• [Instruction]:
Beneath this line are the data; copy exactly the part of them that opens with the line containing "solución tecnológica. Desde" and closes with the line containing "közvetetett demokráciában az", and only that part.
· · · ·
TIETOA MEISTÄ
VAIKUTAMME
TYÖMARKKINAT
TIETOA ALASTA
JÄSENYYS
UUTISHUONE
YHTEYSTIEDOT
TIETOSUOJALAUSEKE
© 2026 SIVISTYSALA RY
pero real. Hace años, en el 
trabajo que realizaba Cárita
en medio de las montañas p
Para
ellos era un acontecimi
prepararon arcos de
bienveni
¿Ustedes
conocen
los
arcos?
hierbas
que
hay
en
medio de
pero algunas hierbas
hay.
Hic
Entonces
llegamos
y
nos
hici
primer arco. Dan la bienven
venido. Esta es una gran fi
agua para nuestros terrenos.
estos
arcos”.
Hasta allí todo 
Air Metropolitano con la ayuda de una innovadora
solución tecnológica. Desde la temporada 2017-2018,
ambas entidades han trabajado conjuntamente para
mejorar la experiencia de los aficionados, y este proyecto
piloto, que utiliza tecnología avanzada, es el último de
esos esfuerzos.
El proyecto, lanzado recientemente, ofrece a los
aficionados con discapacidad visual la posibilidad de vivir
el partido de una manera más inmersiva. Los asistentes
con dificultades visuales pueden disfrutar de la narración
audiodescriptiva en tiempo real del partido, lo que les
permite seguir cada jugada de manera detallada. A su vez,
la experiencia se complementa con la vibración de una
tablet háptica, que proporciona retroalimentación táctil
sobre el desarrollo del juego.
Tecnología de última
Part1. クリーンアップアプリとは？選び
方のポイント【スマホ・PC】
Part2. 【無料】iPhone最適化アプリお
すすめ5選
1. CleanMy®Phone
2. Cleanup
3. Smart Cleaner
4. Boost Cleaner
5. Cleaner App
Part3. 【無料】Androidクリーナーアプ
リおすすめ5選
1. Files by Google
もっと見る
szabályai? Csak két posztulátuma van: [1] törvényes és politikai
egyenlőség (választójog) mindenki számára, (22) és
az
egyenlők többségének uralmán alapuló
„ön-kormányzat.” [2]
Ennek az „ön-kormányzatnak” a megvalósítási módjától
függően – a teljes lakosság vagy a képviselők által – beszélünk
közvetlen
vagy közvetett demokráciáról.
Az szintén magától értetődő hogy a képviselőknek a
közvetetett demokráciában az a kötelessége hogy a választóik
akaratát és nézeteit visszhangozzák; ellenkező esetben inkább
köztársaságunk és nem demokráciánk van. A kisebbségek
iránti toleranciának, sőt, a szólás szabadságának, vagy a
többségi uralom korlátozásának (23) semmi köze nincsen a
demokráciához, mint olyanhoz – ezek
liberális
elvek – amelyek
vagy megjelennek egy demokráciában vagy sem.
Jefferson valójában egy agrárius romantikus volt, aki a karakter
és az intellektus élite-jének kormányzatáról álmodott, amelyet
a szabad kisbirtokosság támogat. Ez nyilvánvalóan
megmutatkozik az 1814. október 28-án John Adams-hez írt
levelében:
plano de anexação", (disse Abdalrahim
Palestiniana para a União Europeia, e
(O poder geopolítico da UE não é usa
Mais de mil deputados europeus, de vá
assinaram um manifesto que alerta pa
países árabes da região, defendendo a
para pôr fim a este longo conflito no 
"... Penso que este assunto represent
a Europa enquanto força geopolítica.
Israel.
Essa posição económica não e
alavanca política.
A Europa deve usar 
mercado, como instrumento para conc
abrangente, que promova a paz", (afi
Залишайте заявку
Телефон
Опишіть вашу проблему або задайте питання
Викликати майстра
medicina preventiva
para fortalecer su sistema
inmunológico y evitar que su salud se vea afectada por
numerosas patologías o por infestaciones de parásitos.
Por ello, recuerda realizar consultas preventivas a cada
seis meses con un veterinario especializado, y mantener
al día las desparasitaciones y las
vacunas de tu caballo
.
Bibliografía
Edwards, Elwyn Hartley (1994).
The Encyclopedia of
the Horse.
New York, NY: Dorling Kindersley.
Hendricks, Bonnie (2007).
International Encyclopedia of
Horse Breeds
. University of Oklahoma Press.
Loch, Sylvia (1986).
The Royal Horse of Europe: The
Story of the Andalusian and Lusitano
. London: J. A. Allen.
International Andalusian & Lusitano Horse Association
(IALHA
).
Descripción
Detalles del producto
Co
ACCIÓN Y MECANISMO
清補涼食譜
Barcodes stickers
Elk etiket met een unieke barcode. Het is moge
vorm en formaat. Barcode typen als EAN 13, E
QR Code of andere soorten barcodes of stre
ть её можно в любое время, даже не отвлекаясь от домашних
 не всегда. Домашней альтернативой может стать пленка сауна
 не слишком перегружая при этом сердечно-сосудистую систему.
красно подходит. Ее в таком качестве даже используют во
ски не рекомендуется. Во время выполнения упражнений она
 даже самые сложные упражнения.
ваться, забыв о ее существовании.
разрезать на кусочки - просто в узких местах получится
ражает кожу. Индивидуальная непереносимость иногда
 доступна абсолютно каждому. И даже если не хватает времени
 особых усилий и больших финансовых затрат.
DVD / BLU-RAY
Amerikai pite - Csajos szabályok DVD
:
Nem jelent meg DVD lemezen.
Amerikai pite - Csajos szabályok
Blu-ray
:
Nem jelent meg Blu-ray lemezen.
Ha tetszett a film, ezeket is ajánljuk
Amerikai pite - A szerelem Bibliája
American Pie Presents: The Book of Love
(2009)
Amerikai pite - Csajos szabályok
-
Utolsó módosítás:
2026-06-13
· · · ·
• [Task solution]:
solución tecnológica. Desde la temporada 2017-2018,
ambas entidades han trabajado conjuntamente para
mejorar la experiencia de los aficionados, y este proyecto
piloto, que utiliza tecnología avanzada, es el último de
esos esfuerzos.
El proyecto, lanzado recientemente, ofrece a los
aficionados con discapacidad visual la posibilidad de vivir
el partido de una manera más inmersiva. Los asistentes
con dificultades visuales pueden disfrutar de la narración
audiodescriptiva en tiempo real del partido, lo que les
permite seguir cada jugada de manera detallada. A su vez,
la experiencia se complementa con la vibración de una
tablet háptica, que proporciona retroalimentación táctil
sobre el desarrollo del juego.
Tecnología de última
Part1. クリーンアップアプリとは？選び
方のポイント【スマホ・PC】
Part2. 【無料】iPhone最適化アプリお
すすめ5選
1. CleanMy®Phone
2. Cleanup
3. Smart Cleaner
4. Boost Cleaner
5. Cleaner App
Part3. 【無料】Androidクリーナーアプ
リおすすめ5選
1. Files by Google
もっと見る
szabályai? Csak két posztulátuma van: [1] törvényes és politikai
egyenlőség (választójog) mindenki számára, (22) és
az
egyenlők többségének uralmán alapuló
„ön-kormányzat.” [2]
Ennek az „ön-kormányzatnak” a megvalósítási módjától
függően – a teljes lakosság vagy a képviselők által – beszélünk
közvetlen
vagy közvetett demokráciáról.
Az szintén magától értetődő hogy a képviselőknek a
közvetetett demokráciában az a kötelessége hogy a választóik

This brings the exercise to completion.